I'm working on some SNP analyses using GATK Haplotype Caller. In my initial test, with just 35 samples, I was getting over 350,000 SNPs. However, when I added in more samples this reduced. With my entire set of over 200 samples, it's barely over 1000, though if I cut about half of those out it's closer to 10,000. These are a conglomeration from 4 different data sets, but my original data set included two of the most different collection practices. I can't find anything in the documentation that seems to explain why this would happen, considering I've tried with the GVCF mode and got similar results. I'm imagining it's some outcome of the method of variant calling, but I want to make sure. Could anyone explain what could be causing this?
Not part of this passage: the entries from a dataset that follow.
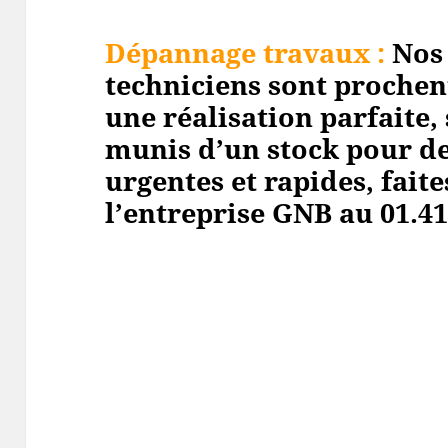
Dépannage travaux :
Nos
techniciens sont prochen
une réalisation parfaite
munis d’un stock pour de
urgentes et rapides, faite
l’entreprise GNB au 01.41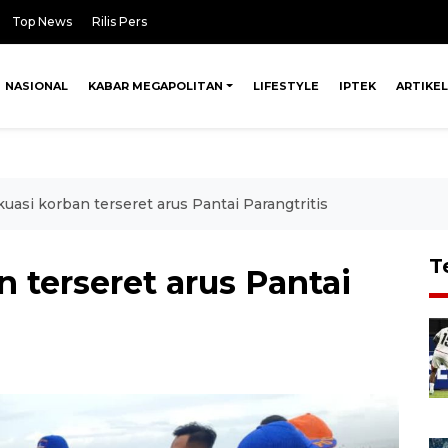
Top News
Rilis Pers
NASIONAL
KABAR MEGAPOLITAN
LIFESTYLE
IPTEK
ARTIKEL
uasi korban terseret arus Pantai Parangtritis
T
 terseret arus Pantai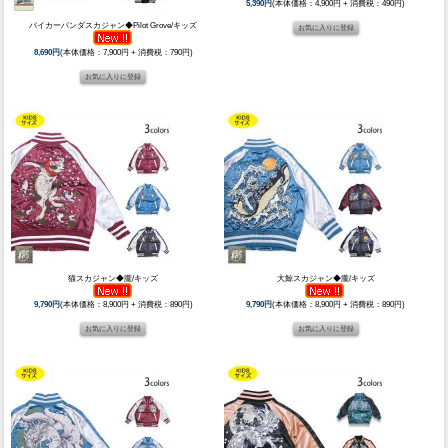
5,390円
(本体価格：4,900円 + 消費税：490円)
バイカーパンダスカジャン◆Pilot Grove/キッズ
8,690円
(本体価格：7,900円 + 消費税：790円)
猫スカジャン◆朧/キッズ
大鯨スカジャン◆朧/キッズ
9,790円
(本体価格：8,900円 + 消費税：890円)
9,790円
(本体価格：8,900円 + 消費税：890円)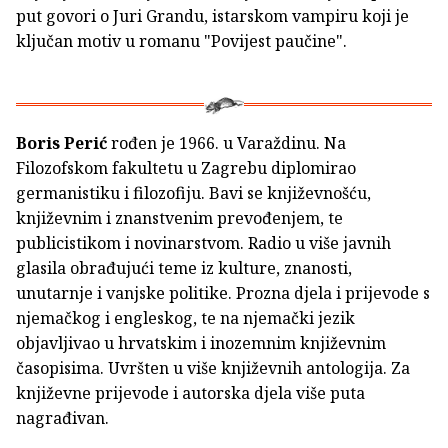
put govori o Juri Grandu, istarskom vampiru koji je
ključan motiv u romanu "Povijest paučine".
Boris Perić
rođen je 1966. u Varaždinu. Na
Filozofskom fakultetu u Zagrebu diplomirao
germanistiku i filozofiju. Bavi se književnošću,
književnim i znanstvenim prevođenjem, te
publicistikom i novinarstvom. Radio u više javnih
glasila obrađujući teme iz kulture, znanosti,
unutarnje i vanjske politike. Prozna djela i prijevode s
njemačkog i engleskog, te na njemački jezik
objavljivao u hrvatskim i inozemnim književnim
časopisima. Uvršten u više književnih antologija. Za
književne prijevode i autorska djela više puta
nagrađivan.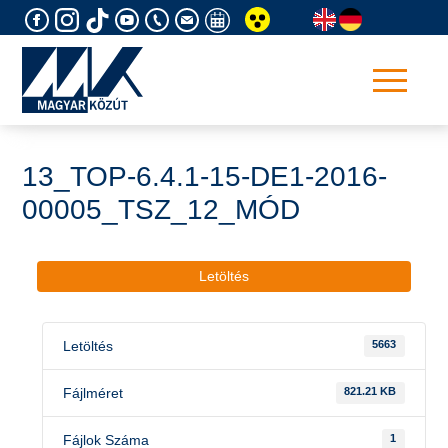
Skip
to
content
13_TOP-6.4.1-15-DE1-2016-
00005_TSZ_12_MÓD
Letöltés
Letöltés
5663
Fájlméret
821.21 KB
Fájlok Száma
1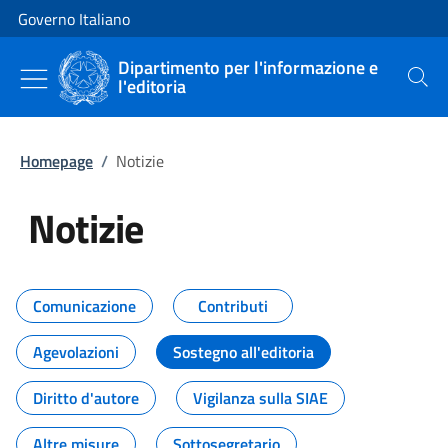
Vai al contenuto
Vai alla navigazione del sito
Governo Italiano
Dipartimento per l'informazione e
l'editoria
Cerca
Homepage
/
Notizie
Notizie
Tutti i contenuti della pagina Not
Comunicazione
Contributi
Agevolazioni
Sostegno all'editoria
Diritto d'autore
Vigilanza sulla SIAE
Altre misure
Sottosegretario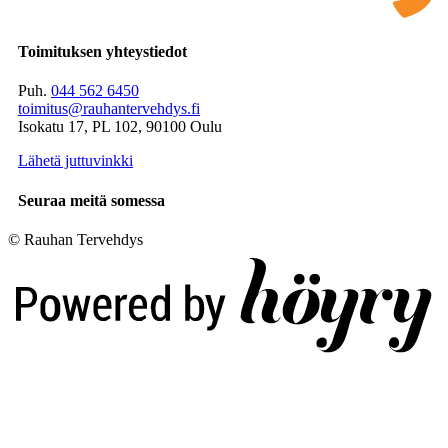
Toimituksen yhteystiedot
Puh.
044 562 6450
toimitus@rauhantervehdys.fi
Isokatu 17, PL 102, 90100 Oulu
Lähetä juttuvinkki
Seuraa meitä somessa
© Rauhan Tervehdys
Digi- ja mainostoimisto Höyry Rovaniemi ja Oulu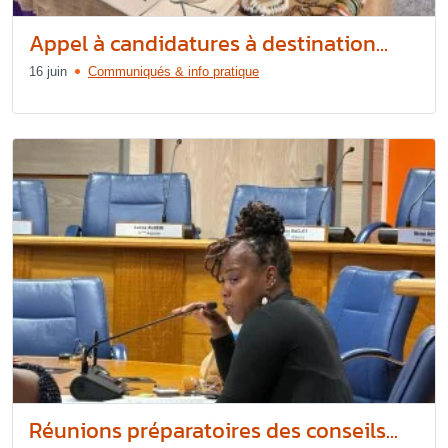
Appel à candidatures à destination...
16 juin
Communiqués & info pratique
Réunions préparatoires des conseils...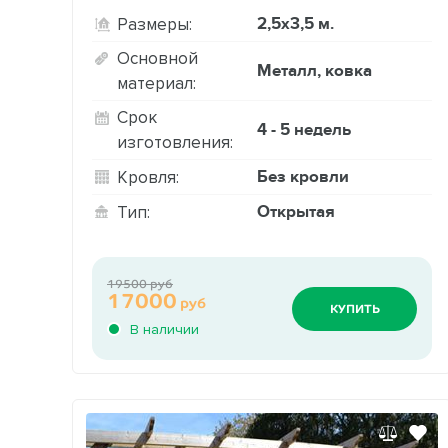
2,5х3,5 м.
Размеры:
Основной
Металл, ковка
материал:
Срок
4 - 5 недель
изготовления:
Без кровли
Кровля:
Открытая
Тип:
19500 руб
17000
руб
КУПИТЬ
В наличии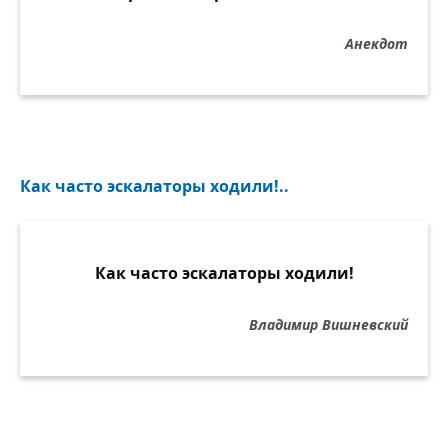
Анекдот
Как часто эскалаторы ходили!..
Как часто эскалаторы ходили!
Владимир Вишневский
You should start a thread of GATK Forums and link to it here. I recall exploring this topic a few years ago, when we discovered that the batch size affected the number of variants called, and it gave us a little doubt on the n+1 logic that GVCF files enable.
Eliminate all the filters (if you have any) in your pipeline and if the results differ even then, start a thread on GATK Forums
Sounds like a good idea. This is before filtration but I have a couple more things I'm trying this evening and if they don't pan out I'll post on GATK tomorrow and report back. In the meantime, do we still have an archive of the other discussion? I'd love to see what logic people came up with.
I don't recall initiating a conversation on GATK Forums, unfortunately. We were collaborating with Broad and it was easier to speak to my colleague who worked for both Broad and my team. There were a few emails exchanged but I don't have a record of them now. I'm sorry!
As an update, I did post this on GATK forum https://gatkforums.broadinstitute.org/gatk/discussion/24163/larger-sample-sizes-are-reducing-snps-dramatically
However, I noticed looking through some VCF files that the caller is only registering chromosome 1 so my new challenge is tracking that down.